:: REQUIRED ACTION ::
Exactly the lines from the start of the data below through the line that contains "movement, to add further control to VK users." are to be copied, with pictures left out.

:: LISTED ENTRIES ::
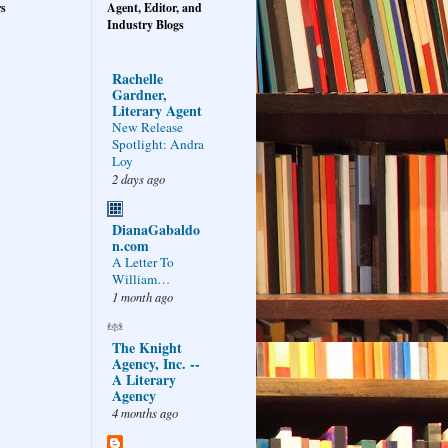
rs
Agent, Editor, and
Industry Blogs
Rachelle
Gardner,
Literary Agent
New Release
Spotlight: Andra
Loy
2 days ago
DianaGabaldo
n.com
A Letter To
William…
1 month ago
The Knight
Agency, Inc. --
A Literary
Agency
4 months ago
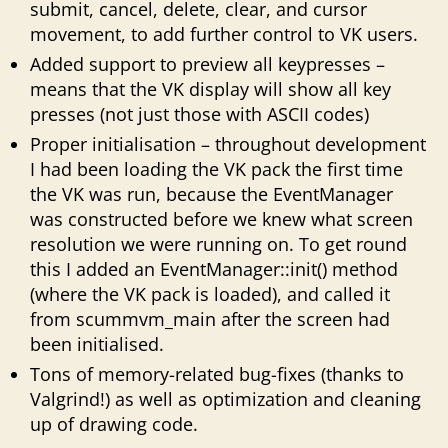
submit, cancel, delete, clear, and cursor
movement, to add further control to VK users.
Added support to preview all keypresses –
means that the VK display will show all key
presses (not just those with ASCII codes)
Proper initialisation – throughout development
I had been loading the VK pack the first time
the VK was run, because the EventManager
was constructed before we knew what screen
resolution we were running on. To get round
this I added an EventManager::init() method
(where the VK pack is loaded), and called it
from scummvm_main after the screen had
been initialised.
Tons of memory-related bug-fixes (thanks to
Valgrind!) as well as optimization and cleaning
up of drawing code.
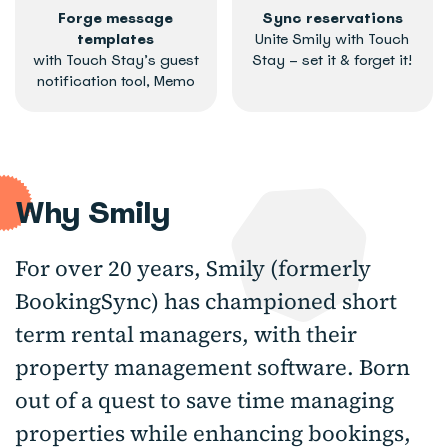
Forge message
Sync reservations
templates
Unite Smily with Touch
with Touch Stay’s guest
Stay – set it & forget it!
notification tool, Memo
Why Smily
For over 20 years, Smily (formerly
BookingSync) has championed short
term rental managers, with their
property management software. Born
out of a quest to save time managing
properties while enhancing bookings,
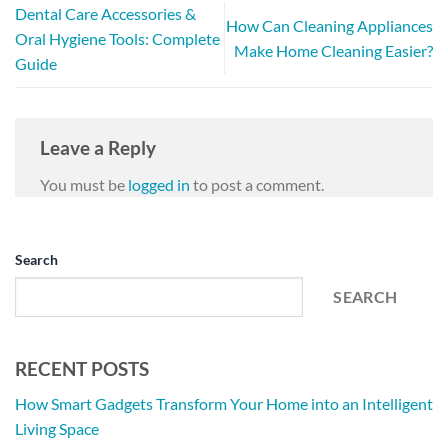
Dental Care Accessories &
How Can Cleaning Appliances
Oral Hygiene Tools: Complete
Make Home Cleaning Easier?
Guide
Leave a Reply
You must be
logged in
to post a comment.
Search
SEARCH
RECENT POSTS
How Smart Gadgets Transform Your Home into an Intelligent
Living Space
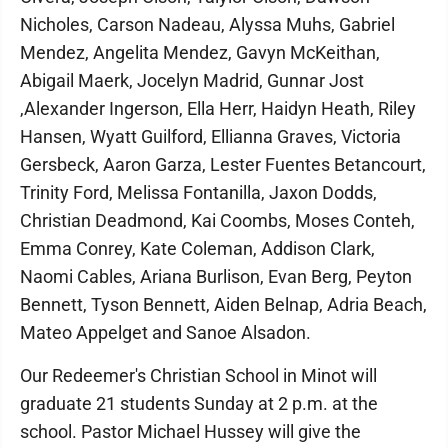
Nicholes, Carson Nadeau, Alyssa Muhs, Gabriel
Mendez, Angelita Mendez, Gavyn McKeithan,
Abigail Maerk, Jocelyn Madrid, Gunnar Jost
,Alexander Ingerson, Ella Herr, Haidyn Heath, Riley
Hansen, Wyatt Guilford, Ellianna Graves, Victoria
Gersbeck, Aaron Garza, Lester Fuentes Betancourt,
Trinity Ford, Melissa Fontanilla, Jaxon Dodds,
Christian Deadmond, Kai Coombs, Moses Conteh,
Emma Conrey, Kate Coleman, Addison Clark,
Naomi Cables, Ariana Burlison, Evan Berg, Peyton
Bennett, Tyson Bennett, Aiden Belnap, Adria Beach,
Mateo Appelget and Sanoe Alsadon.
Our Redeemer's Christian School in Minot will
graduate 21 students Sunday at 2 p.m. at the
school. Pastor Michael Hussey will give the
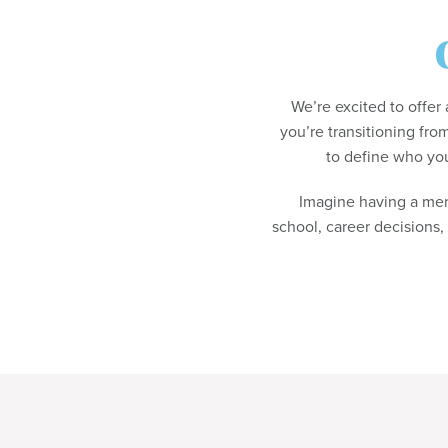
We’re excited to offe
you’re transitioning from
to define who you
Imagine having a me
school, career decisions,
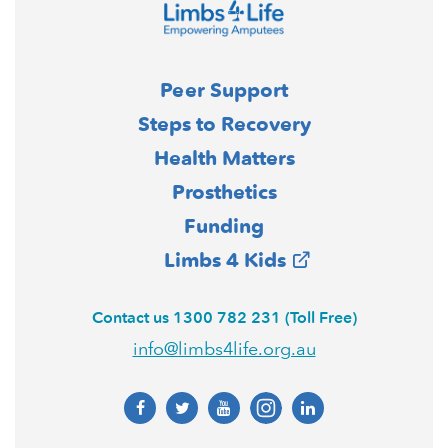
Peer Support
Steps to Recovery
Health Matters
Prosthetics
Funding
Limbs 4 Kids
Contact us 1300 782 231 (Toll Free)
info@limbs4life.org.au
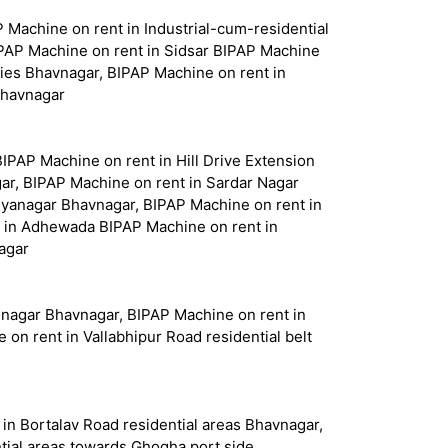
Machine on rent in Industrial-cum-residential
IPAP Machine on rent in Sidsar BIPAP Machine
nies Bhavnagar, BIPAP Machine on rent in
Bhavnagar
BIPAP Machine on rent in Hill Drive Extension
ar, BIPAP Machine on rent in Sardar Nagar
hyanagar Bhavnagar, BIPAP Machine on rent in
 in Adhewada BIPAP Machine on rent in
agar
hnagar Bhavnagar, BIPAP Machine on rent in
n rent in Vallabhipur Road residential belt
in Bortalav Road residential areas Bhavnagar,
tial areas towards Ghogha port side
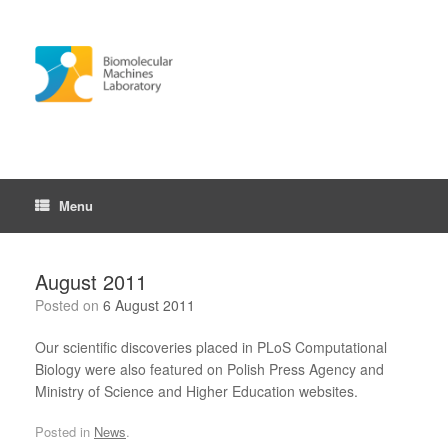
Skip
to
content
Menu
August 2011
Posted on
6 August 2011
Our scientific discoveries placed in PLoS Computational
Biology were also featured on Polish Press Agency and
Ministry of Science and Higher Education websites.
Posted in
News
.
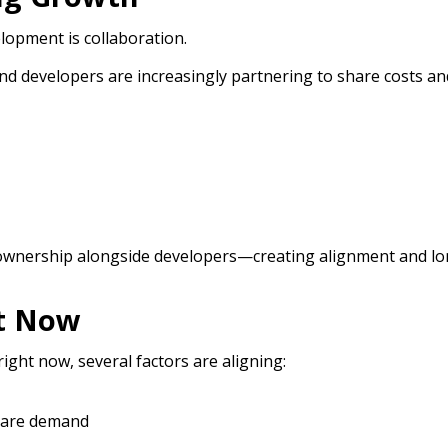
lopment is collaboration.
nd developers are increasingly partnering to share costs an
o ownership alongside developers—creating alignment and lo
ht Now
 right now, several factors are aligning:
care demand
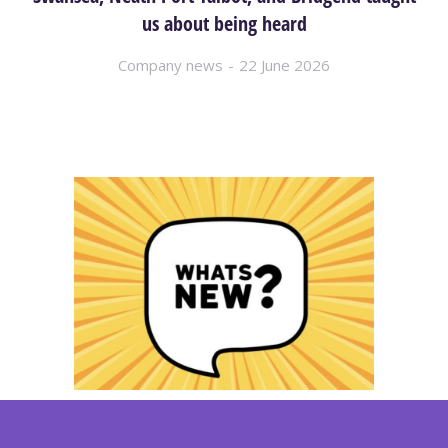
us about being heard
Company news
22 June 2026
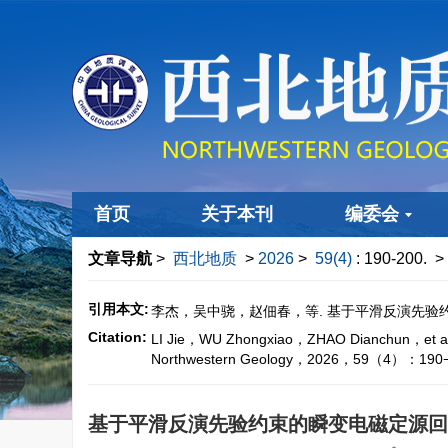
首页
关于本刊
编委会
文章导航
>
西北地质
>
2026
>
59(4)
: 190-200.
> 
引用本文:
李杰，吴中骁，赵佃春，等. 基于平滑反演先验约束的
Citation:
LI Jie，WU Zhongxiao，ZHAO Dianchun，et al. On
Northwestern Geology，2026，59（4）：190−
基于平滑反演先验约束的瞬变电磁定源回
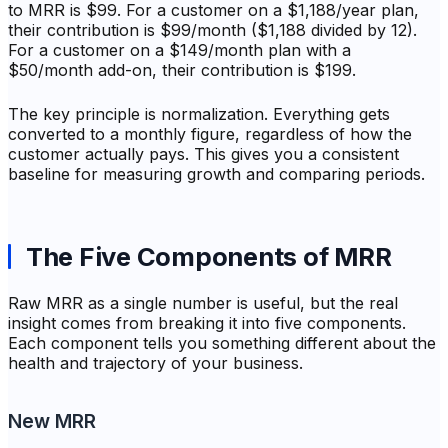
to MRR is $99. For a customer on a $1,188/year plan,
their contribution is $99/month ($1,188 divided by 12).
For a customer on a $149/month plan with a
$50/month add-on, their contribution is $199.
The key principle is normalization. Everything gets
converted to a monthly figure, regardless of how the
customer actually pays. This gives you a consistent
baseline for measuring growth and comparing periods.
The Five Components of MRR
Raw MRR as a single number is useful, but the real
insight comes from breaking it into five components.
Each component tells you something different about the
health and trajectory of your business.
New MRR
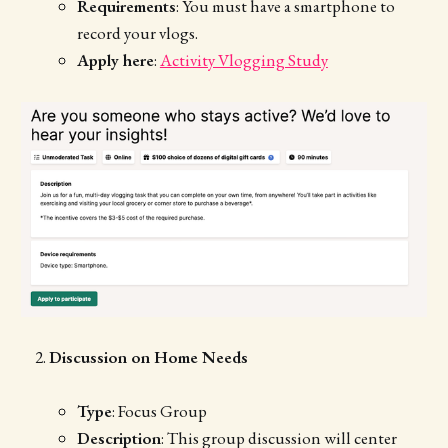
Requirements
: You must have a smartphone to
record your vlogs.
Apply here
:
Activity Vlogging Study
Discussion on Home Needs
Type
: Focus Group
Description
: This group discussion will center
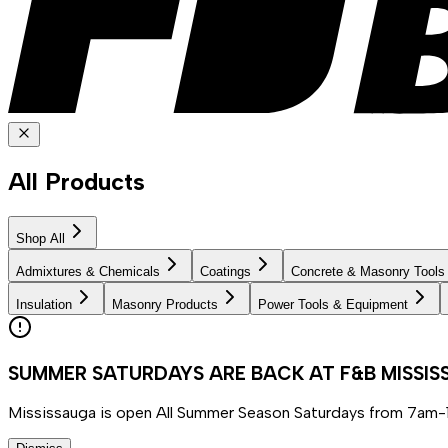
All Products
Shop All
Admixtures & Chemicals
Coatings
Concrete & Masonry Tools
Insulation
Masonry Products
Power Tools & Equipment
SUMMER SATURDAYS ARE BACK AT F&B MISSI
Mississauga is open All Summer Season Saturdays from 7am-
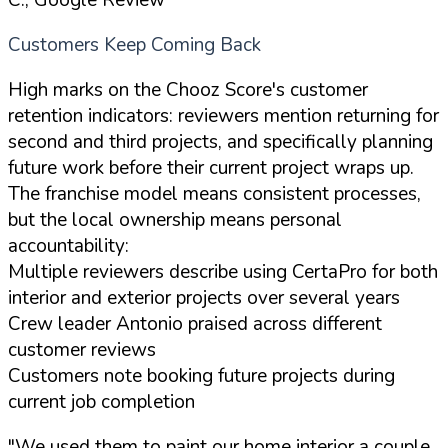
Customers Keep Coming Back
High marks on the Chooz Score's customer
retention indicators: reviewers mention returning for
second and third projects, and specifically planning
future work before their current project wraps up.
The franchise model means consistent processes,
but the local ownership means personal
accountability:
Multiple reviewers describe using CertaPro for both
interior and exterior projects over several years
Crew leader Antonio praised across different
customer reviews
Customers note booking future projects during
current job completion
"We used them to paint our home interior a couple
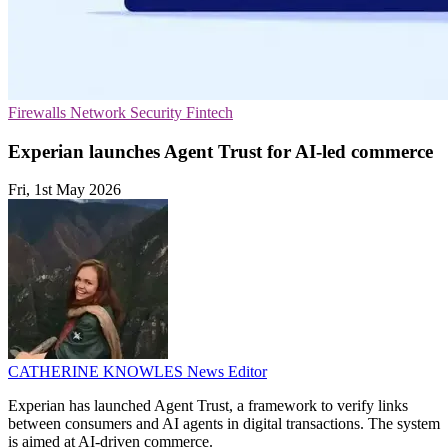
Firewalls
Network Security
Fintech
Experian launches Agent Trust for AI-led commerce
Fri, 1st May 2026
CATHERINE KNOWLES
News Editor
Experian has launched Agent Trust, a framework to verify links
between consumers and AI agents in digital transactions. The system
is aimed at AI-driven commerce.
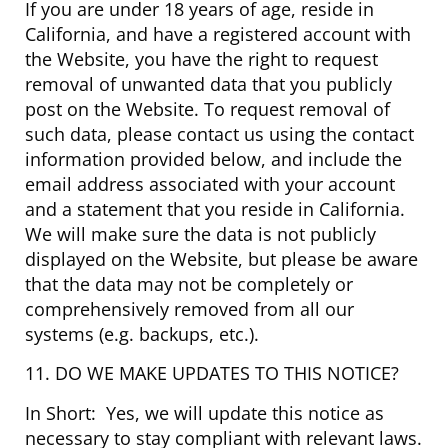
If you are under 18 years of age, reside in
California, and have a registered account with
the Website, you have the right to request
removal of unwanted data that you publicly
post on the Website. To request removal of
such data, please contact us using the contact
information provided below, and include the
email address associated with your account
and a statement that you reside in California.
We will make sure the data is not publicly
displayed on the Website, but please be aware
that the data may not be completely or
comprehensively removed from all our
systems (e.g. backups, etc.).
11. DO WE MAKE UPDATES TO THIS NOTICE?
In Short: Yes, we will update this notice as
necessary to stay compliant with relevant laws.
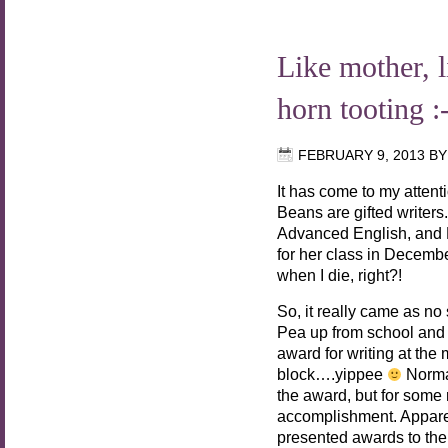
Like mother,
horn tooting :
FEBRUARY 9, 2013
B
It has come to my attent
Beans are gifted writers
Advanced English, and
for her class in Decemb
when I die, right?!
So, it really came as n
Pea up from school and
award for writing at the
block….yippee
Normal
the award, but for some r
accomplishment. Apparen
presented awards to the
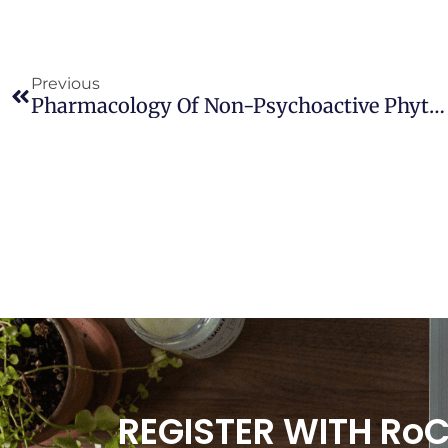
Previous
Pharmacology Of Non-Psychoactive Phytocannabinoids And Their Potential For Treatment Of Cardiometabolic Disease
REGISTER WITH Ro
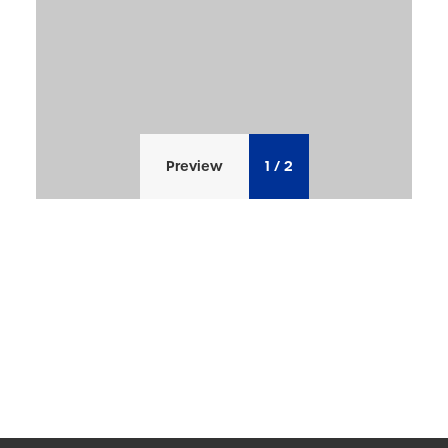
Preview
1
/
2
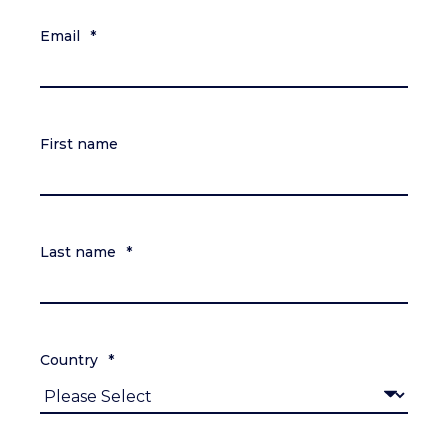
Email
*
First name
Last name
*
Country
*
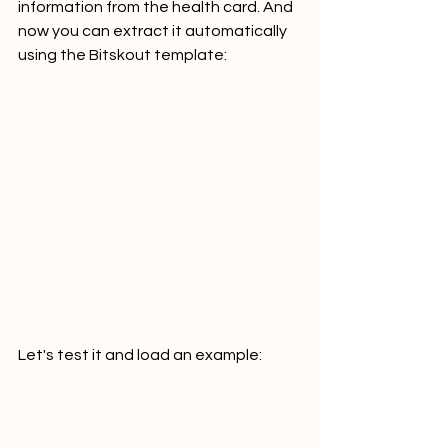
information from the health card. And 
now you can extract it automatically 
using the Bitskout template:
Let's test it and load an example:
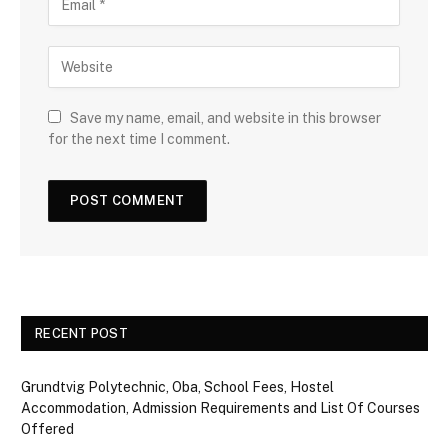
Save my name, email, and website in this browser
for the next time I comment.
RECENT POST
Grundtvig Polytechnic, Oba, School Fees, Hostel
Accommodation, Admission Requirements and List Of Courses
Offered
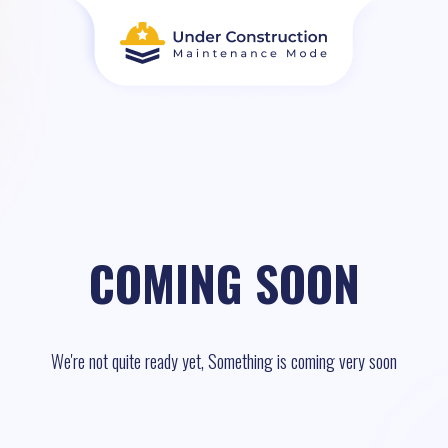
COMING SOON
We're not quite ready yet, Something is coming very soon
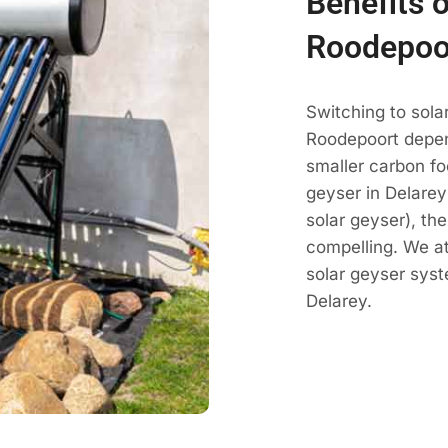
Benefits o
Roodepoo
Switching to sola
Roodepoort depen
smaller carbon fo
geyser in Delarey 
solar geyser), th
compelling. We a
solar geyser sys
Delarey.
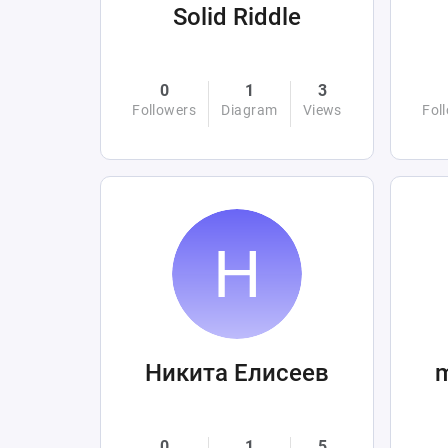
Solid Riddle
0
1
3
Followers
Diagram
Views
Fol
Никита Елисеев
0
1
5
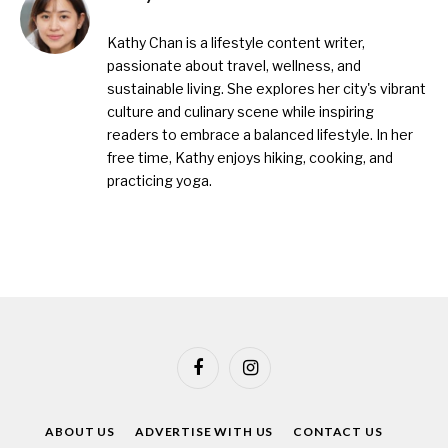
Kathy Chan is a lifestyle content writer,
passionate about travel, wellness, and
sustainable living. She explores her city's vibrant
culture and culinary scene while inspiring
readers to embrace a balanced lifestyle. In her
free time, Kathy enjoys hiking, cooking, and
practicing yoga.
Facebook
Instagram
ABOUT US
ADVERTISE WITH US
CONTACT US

:: RESPONSE AREA ::
rs
Agent, Editor, and
Industry Blogs
Rachelle
Gardner,
Literary Agent
New Release
Spotlight: Andra
Loy
2 days ago
DianaGabaldo
n.com
A Letter To
William…
1 month ago
The Knight
Agency, Inc. --
A Literary
Agency
4 months ago
submit, cancel, delete, clear, and cursor
movement, to add further control to VK users.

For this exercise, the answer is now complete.